Increasing Human Activities is leading to Rapidly Decreasing Wilderness
by Shruthi Venkatesh November 9 2018, 2:12 pm Estimated Reading Time: 2 mins, 27 secsThe world’s last wilderness areas are rapidly disappearing. According to a recent study, between the years 1993 and 2009, an area larger than India was lost to settlement, farming, mining and other pressures. A researcher from the University of Northern British Columbia (UNBC) along with a team of international scientists is calling for international conservation targets to protect those last truly wild spaces. The group of scientists recently mapped remaining intact ocean ecosystems, which complemented an earlier project where they charted remaining terrestrial wilderness.
Global research conducted by scientists from the University of Queensland in Australia, and the US Wildlife Conservation Society, show that 87 per cent of the world’s oceans have been modified by the direct effects of human activities. It follows on from an earlier 2016 study by the same authors who showed that 77 per cent of land in the world, excluding Antarctica, is no longer a wilderness but has been modified by human activities.
Very little of the world's wilderness (gre ... itage Sites (pink). (The conversation)
Professor James Watson, from UQ's School of Earth and Environmental Sciences, said the two studies provided the first full global picture of how little wilderness remains. He conveys that a century ago, only 15 per cent of the Earth's surface was used by humans to grow crops and raise livestock but today, more than 77 per cent of land excluding Antarctica and 87 per cent of the ocean has been modified by the direct effects of human activities. “As we started to map where wilderness actually remains, we found out there is very little wilderness actually remaining,” says Dr. Oscar Venter, an ecosystem science and management associate professor at UNBC.
James Allan, a postdoctoral research fellow at Queensland University, said the world's remaining wilderness could only be protected if its importance was recognised in international policy. “Some wilderness areas are protected under national legislation, but in most nations, these areas are not formally defined, mapped or protected,” he said. “There is nothing to hold nations, industry, society or communities to account for long-term conservation.
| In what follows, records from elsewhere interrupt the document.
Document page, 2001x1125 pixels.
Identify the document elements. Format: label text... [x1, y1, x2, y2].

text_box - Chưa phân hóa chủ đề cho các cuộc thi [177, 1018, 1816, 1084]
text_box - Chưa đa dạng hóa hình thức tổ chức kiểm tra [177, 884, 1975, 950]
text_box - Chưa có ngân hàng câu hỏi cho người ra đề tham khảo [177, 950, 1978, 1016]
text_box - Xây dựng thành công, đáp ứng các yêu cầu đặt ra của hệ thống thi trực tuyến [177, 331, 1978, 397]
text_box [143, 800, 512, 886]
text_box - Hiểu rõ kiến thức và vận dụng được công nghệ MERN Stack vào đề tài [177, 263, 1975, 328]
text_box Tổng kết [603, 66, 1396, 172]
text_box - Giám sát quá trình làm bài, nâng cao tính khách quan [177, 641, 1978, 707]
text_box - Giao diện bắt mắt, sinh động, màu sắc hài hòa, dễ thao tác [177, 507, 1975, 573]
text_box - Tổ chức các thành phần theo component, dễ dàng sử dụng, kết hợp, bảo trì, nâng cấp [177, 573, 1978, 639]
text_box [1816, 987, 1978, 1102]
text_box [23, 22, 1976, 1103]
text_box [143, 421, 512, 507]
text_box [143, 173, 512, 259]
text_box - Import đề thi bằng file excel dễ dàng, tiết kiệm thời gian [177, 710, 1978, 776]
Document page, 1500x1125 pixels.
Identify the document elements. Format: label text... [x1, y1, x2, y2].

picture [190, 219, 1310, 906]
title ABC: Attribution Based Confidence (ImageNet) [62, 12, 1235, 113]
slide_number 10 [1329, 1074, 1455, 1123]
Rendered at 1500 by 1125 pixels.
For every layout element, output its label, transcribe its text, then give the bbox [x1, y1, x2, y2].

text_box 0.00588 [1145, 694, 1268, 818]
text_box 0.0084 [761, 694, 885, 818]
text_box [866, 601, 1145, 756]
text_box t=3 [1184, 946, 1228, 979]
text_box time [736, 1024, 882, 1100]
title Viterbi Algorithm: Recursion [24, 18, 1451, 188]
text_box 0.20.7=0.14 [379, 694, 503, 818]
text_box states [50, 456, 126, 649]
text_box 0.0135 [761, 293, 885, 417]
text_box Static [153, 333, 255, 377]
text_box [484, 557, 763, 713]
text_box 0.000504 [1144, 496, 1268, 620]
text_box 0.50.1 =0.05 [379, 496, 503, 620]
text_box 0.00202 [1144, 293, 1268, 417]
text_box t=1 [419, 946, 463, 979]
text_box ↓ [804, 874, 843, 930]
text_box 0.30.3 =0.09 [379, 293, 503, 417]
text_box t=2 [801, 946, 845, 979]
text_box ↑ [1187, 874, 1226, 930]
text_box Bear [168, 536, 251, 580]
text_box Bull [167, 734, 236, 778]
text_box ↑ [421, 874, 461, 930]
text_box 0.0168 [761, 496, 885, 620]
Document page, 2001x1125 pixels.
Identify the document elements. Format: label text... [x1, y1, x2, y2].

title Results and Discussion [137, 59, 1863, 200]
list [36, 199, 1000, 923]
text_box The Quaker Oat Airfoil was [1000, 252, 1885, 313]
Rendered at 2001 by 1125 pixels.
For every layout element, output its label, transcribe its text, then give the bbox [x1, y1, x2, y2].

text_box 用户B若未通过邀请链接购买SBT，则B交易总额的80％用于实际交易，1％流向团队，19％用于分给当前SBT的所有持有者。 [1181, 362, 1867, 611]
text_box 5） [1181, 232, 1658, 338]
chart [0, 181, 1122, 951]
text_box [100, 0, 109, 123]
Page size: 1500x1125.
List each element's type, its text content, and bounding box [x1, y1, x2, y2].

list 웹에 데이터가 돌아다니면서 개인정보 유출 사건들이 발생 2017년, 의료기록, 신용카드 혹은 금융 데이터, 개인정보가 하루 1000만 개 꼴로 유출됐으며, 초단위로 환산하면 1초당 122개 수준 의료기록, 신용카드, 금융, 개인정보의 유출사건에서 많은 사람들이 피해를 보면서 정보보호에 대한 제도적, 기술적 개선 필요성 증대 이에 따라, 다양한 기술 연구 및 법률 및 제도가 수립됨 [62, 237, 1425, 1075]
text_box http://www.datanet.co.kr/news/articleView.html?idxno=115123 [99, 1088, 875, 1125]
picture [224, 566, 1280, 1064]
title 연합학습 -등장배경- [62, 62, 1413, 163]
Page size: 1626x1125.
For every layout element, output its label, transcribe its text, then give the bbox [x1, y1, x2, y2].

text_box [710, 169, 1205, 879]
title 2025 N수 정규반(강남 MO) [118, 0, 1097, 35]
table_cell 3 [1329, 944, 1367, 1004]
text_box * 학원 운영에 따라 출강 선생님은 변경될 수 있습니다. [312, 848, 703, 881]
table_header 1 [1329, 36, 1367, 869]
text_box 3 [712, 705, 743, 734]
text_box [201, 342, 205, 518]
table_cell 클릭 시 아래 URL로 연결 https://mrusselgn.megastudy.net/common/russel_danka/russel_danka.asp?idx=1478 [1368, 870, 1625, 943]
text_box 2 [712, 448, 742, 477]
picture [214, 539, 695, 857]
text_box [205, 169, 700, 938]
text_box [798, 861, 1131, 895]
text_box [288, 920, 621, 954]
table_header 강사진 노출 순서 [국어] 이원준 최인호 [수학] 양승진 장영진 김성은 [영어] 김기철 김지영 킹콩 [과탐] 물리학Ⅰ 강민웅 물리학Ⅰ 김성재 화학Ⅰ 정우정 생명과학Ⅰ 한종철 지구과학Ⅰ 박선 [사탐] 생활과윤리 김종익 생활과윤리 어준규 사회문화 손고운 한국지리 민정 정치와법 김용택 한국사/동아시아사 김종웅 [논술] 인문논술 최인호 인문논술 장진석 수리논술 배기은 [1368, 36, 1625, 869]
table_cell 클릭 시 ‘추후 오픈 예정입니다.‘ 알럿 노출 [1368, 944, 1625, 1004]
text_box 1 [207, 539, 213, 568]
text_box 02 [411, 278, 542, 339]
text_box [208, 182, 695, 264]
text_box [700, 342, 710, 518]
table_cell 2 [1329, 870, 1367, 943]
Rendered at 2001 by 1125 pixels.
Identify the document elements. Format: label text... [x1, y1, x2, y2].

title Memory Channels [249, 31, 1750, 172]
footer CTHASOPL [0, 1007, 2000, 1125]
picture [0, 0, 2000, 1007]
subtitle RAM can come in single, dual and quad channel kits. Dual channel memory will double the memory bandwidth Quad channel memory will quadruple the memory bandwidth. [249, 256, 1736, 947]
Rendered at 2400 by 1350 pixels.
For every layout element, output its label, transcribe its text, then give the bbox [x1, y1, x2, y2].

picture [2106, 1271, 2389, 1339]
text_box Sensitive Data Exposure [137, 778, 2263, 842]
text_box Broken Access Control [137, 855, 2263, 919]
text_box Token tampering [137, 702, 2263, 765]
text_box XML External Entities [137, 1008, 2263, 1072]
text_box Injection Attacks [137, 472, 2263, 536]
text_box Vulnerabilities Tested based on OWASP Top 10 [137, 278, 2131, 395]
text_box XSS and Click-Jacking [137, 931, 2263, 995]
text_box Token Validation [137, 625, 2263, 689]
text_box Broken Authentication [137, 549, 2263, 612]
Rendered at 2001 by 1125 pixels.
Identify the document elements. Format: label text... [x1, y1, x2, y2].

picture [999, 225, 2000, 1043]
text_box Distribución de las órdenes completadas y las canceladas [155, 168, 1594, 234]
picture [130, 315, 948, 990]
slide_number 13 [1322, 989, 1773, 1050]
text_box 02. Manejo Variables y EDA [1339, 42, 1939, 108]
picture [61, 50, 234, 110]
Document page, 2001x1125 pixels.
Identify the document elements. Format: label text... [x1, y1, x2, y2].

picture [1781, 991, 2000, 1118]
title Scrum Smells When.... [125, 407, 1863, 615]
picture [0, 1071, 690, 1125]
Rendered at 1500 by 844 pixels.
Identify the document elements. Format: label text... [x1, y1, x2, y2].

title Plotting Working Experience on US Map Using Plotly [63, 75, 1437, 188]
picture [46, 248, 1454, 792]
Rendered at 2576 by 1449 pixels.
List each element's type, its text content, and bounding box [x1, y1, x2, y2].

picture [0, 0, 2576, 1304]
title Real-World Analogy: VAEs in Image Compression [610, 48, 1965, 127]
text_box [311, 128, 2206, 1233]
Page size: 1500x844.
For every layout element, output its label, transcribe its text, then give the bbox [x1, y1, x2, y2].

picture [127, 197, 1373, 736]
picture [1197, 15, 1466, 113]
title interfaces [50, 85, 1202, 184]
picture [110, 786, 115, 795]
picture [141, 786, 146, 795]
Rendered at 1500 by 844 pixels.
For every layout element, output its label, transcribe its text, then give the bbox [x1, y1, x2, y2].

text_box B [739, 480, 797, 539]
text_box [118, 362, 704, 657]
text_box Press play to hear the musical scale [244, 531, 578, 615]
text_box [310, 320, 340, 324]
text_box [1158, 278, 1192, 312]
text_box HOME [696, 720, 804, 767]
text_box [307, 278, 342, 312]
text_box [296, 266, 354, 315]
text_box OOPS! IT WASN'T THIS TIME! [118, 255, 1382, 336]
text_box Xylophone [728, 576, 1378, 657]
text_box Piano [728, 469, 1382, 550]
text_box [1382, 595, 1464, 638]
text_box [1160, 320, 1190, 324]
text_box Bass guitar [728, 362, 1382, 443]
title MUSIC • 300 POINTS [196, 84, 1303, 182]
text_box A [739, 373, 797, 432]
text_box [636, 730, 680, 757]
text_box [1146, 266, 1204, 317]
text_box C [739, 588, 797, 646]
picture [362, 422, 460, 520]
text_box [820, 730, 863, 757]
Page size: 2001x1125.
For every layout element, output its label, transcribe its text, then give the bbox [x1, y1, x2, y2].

We need the immediate establishment of bold wilderness targets - specifically those aimed at conserving biodiversity, avoiding dangerous climate change and achieving sustainable development.”
Wilderness land set to dissapear (The Independent)
The researchers insist that global policy needs to be translated into local action. Professor Watson added “One obvious intervention these nations can prioritise is establishing protected areas in ways that would slow the impacts of industrial activity on the larger landscape or seascape. But we must also stop industrial development to protect indigenous livelihoods, create mechanisms that enable the private sector to protect wilderness, and push the expansion of regional fisheries management organisations. We have lost so much already, so we must grasp this opportunity to secure the last remaining wilderness before it disappear forever.” he says.
The findings were later published in the journal Nature.